See Farnsworth Cannon, Inc. v. Grimes,
635 F.2d 268, 281 (4th Cir.1980) (en banc),
prior panel decision,
635 F.2d 268 (4th Cir.).
D. Black’s Bivens Claim
In Count II, Black alleges that certain agents
of the State Department, CIA, and FBI violated his constitutional rights under the Fourth Amendment and that they are liable for injuries arising from those violations. The United States is not a named defendant in Count II and the instant motion does not seek dismissal of Count II. Accordingly, as to Count II, the United States is invoking the state secrets privilege as a non-party.
The procedural posture of Count II notwithstanding, the Court concludes that Black’s
Bivens
claim must be dismissed. In circumstances where the privilege is upheld, dismissal may be appropriate even though the government is not a named party to the cause of action.

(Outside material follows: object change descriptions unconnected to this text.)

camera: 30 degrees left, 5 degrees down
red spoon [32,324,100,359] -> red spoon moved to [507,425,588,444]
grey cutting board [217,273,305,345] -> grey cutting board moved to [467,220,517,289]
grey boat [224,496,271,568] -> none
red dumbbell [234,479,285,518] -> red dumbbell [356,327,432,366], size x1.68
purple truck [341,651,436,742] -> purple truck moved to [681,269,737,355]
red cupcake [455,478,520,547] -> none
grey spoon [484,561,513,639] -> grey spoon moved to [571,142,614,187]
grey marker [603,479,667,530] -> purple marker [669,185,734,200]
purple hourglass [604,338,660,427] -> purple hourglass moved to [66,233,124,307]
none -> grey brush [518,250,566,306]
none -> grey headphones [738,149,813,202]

See Fitzgerald v. Penthouse, Int'l Ltd.,
776 F.2d 1236, 1241-42 (4th Cir.1985);
Farnsworth Cannon,
635 F.2d at 281. In this case, Black’s
Bivens
claim is based on allegations that his Fourth Amendment rights were violated by government agents and that the violations occurred as a result of his intelligence contacts with the CIA and FBI, i.e., his contacts with government agents precipitated the violations.
Given this factual premise, information concerning the identity of the alleged wrongdoers, then-relationship to the government, and then-contacts with Black are essential to his
Bivens
claim. As that information falls within the scope of the state secrets privilege upheld herein, litigating Black’s
Bivens
claim will present a continuing and substantial threat that privileged information will be disclosed.
See supra
Part II.B. Moreover, Black’s inability to acquire information concerning (a) the identity of the alleged wrongdoers, and (b) the nature of their actions, precludes him from establishing a prima facie ease of liability on his
Bivens
action.
Conclusion
Based upon the foregoing, and the records, files, and proceedings herein, including the briefs and arguments of counsel, IT IS ORDERED that the defendant United States of America’s Motion for Judgment on the Pleadings (Doc. No. 62) is GRANTED. Plaintiff William C. Black Jr.’s claims against the defendants, as set out in Counts I and II of the Amended Complaint, are DISMISSED WITH PREJUDICE.
LET JUDGMENT BE ENTERED ACCORDINGLY.